In November there were widespread anti-blasphemy protests in Islamabad and other cities in reaction to proposed changes to an election law. (Photo: World Watch Monitor)
Blasphemy is a very sensitive topic in Pakistan and has often led to riots, like these in November in Islamabad. (Photo: World Watch Monitor)

Pakistan’s Senate Special Committee on Human Rights has recommended that those who falsely accuse someone of blasphemy should receive the same punishment as those convicted of blasphemy.

The Committee also said registration of a blasphemy case should include a minimum of two witnesses who support the charges.

Right-wing political parties like Jamiat Ulema-e Islam (F) have protested against any changes, but Senator Farhatullah Babar said: “We are not trying to make any changes to the blasphemy law; we are trying to keep people from misusing it.”

The Senate’s recommendations now have to be ratified by the Council of Islamic Ideology – a body that advises the government on whether proposed legislation is in accordance with Islamic law.

Mufti Abdul Sattar, a member of the Senate Human Rights Committee who is also part of Jamiat Ulema-e Islam (F), told Asia Times“We have the power to disrupt elections in the country if we find that the rulers are involved in hatching a conspiracy to undo the blasphemy law or alter the Islamic identity of the state.”

Settling personal scores

The Islamabad High Court had referred the case to the Senate’s Committee in October last year, suggesting they “make the blasphemy law tougher”. The law has often been misused to settle personal scores, while procedural “loopholes” have also led to the filing of false charges, as happened in the case of Asia Bibi, a Christian woman on death row for blasphemy since 2010.

Pakistan has the most stringent blasphemy laws in the world, and they have been used disproportionately against religious minorities – Pakistani Christians make up only 1.5 per cent of the total population, but over a quarter (187) of the 702 blasphemy cases registered between 1990 and 2014 were against Christians.

On Friday (9 March), Rwadari Tehreek, a Pakistani inter-faith movement for tolerance, held a hunger strike in protest against misuse of the country’s blasphemy laws.
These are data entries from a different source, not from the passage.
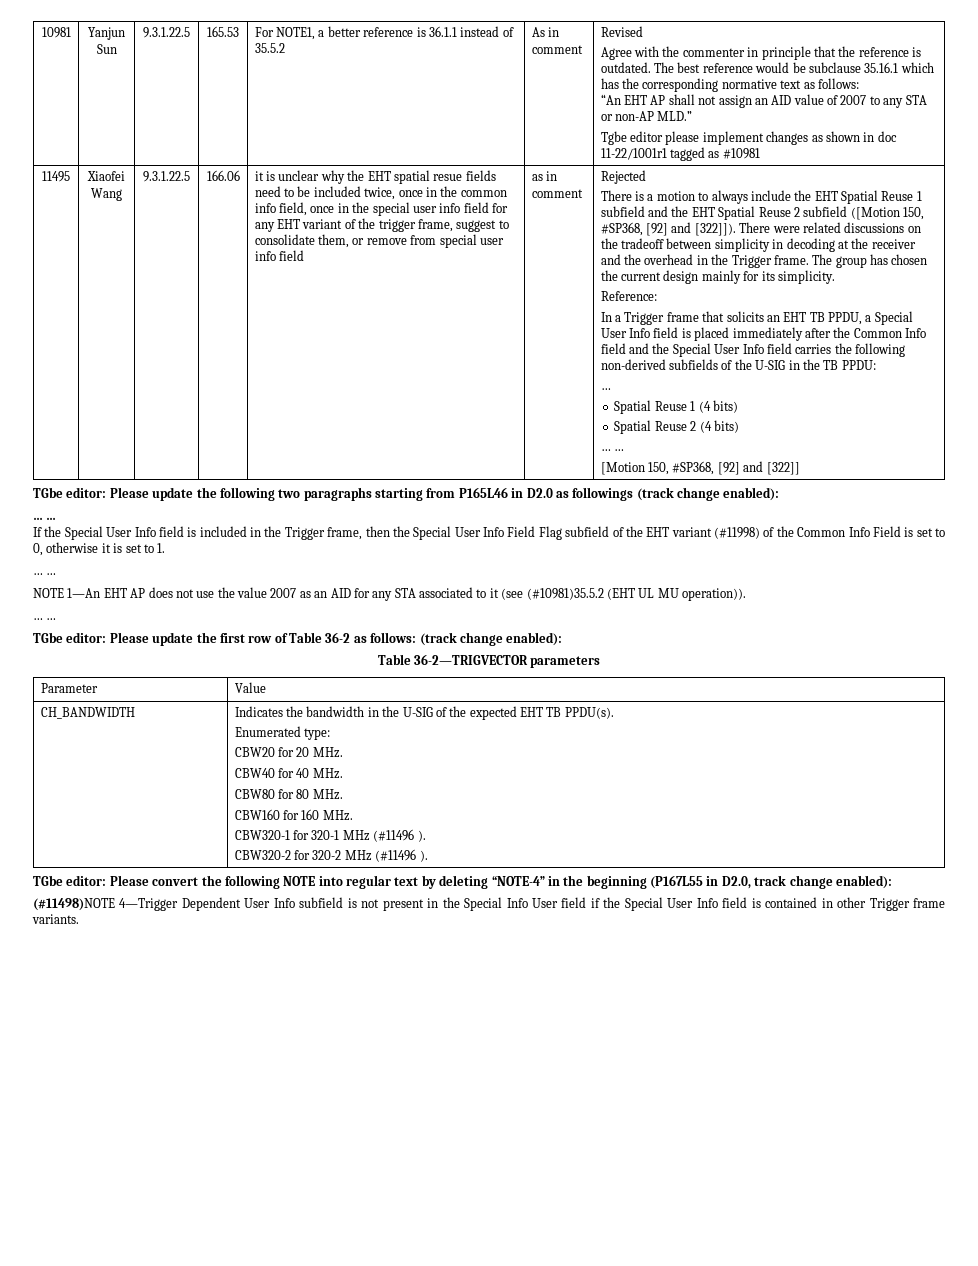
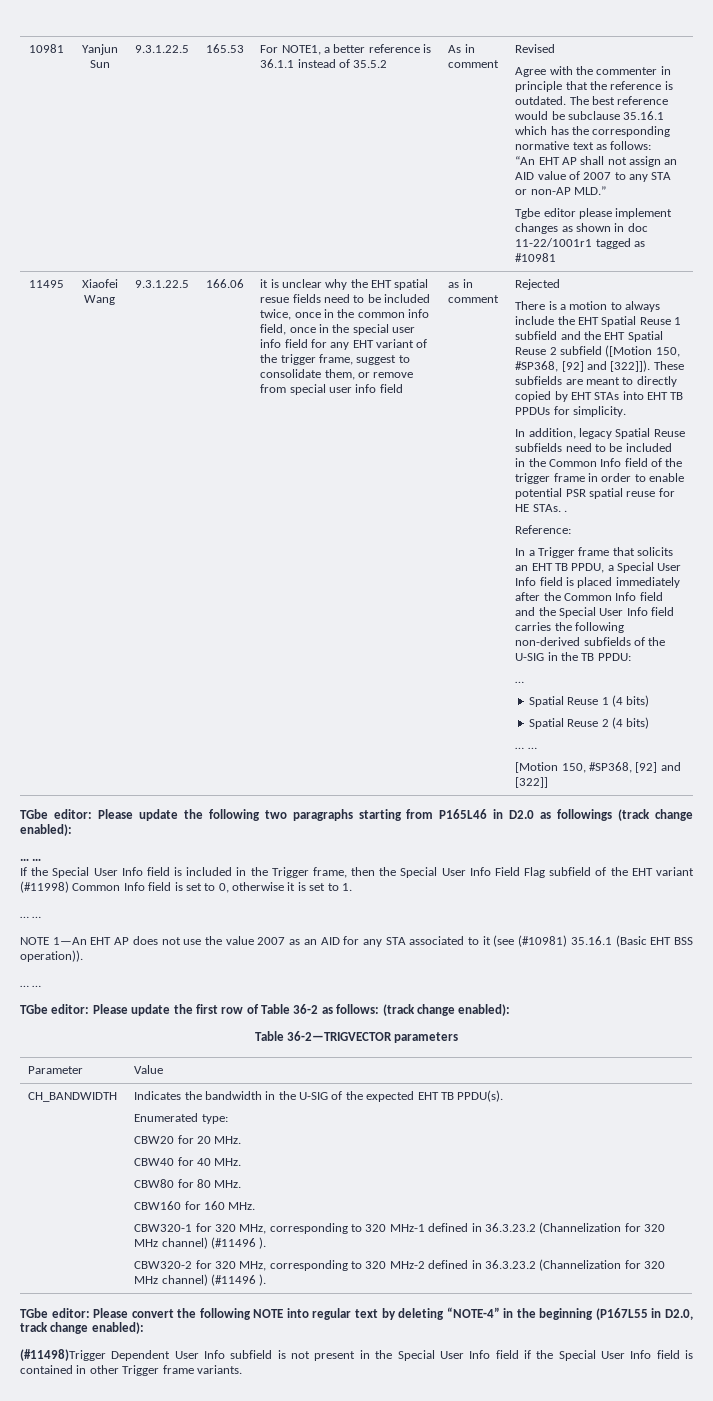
[739,222,921,233] [600,238,916,252] [600,254,928,268] [600,270,835,284] There were related discussions on the tradeoff between simplicity in decoding at the receiver and the overhead in the Trigger frame. The group has chosen the current design mainly for its simplicity. -> [653,361,684,370] [515,376,677,387] [515,391,684,402] [515,406,626,417] [515,428,685,439] [515,443,672,452] [515,458,683,467] [515,473,684,484] [515,488,675,499] [515,504,567,512] These subfields are meant to directly copied by EHT STAs into EHT TB PPDUs for simplicity. // In addition, legacy Spatial Reuse subfields need to be included in the Common Info field of the trigger frame in order to enable potential PSR spatial reuse for HE STAs. .
[763,526,901,537] of the Common Info Field -> [72,882,172,891] Common Info field
[526,588,679,600] (#10981)35.5.2 (EHT UL MU -> [518,935,693,947] (#10981) 35.16.1 (Basic EHT BSS
[311,829,426,842] [234,850,372,861] 320-1 MHz (#11496 ). // CBW320-2 for 320-2 MHz -> [214,1222,665,1234] [134,1237,267,1249] [134,1259,665,1271] [134,1274,208,1286] 320 MHz, corresponding to 320 MHz-1 defined in 36.3.23.2 (Channelization for 320 MHz channel) (#11496 ). // CBW320-2 for 320 MHz, corresponding to 320 MHz-2 defined in 36.3.23.2 (Channelization for 320 MHz channel)
[33,898,179,911] (#11498)NOTE 4—Trigger -> [20,1349,106,1361] (#11498)Trigger
[506,898,558,908] Info User -> [439,1350,491,1359] User Info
Religious leaders, as well as representatives of civil society groups, joined the gathering in front of the Punjab Assembly – in the provincial capital, Lahore. The group called on the government to investigate and bring to justice those involved with the arrest of Patras Masih for alleged blasphemy, as well as the alleged torture of his cousin Sajid Masih.
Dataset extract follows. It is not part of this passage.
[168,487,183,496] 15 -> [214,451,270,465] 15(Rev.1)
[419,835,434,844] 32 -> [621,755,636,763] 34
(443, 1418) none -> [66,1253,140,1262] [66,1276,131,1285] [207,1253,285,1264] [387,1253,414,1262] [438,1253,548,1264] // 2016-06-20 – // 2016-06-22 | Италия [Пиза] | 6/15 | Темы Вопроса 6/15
‘Systematically persecuted’

Meanwhile a group of women activists raised the issue of Christian persecution and misuse of the blasphemy law in Pakistan during the 37th session of the Human Rights Council, of which Pakistan is a member, in Geneva.

Shazia Khokhar, a Christian woman activist from Pakistan who now lives in Switzerland, during a side event on Monday (12 March), said: “In Pakistan, once an individual is accused of blasphemy, he is presumed guilty and the law fails to safeguard against people willing to use violence. Blasphemy law also creates an atmosphere of religious intolerance and has contributed to the institutionalisation of discrimination against religious minorities.”

She added: “The name ‘Islamic Republic of Pakistan’ is a complete official name of a country where religious minorities are systematically persecuted.”

Another Pakistani Christian woman, Salma Bhatti, raised the issues of kidnapping, conversion and forced marriages of young women, saying: “There are many young Christian girls in Pakistan who are being kidnapped and forcibly married. Later, there are no whereabouts of these women.”